I’d brought Dream A40 to Australia. The censor’s theatrette mysteriously filled up for their screening. David Stratton’s festival wouldn’t show it but it was a hit on the Underground Circuit. Intriguingly, Lloyd's apple eating sequence, which never cracked a smile with small groups, brought the house down when the film showed to three figure audiences. My hopes for a success from scandal were justified. It proved to the most popular film I handled. We struck twenty six copies, which gives you a measure of the scale of that operation.

It also meant I had something ambitious to show as an example of my work. I still think it’s the most sophisticated piece of film editing I did. The ABC’s chief editor was nonplussed, said the titles were too long and offered me an assistant’s spot which I turned down. Stanley Hawes at the CFU was, as I would have hoped, more impressed, and gave me a job in their press office switching me to production when I had another offer. I wasn’t a good match for that operation but I did generate their WW1 Feature Compilation.

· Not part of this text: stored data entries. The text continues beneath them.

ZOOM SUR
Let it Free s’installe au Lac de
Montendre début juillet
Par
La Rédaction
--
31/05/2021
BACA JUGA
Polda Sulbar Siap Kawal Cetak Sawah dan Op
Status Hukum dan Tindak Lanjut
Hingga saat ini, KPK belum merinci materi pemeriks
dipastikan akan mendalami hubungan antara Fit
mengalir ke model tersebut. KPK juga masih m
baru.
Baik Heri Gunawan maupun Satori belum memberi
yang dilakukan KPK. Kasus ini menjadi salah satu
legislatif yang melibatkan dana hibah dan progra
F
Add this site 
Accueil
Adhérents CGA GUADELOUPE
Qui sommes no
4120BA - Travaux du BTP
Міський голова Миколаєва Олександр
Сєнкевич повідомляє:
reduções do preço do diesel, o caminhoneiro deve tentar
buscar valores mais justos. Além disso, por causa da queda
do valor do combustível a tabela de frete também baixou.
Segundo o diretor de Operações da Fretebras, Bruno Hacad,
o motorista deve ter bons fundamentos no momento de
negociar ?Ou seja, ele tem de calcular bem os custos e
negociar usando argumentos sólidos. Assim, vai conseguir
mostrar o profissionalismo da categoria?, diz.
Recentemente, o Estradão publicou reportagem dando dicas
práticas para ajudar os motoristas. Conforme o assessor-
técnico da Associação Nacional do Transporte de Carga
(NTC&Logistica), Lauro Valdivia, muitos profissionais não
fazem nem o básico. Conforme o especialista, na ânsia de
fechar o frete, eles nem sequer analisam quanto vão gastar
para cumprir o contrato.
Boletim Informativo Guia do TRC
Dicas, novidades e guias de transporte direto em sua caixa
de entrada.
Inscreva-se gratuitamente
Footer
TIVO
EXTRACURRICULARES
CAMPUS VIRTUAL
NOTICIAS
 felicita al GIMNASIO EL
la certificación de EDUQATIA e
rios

Lloyd found the whole film experience too frustrating and went back into stage work, running the Jamaican National Theater with some distinction.

Fifty years later Dream A40’s first film on a BFI compilation DVD and being hailed as a pioneer and perceptive piece of gay cinema, which is a bit odd and a bit late. I’d lost touch with Lloyd. When the disc came out I meant to contact him but I never got around to it and I regret that. I remember him warmly.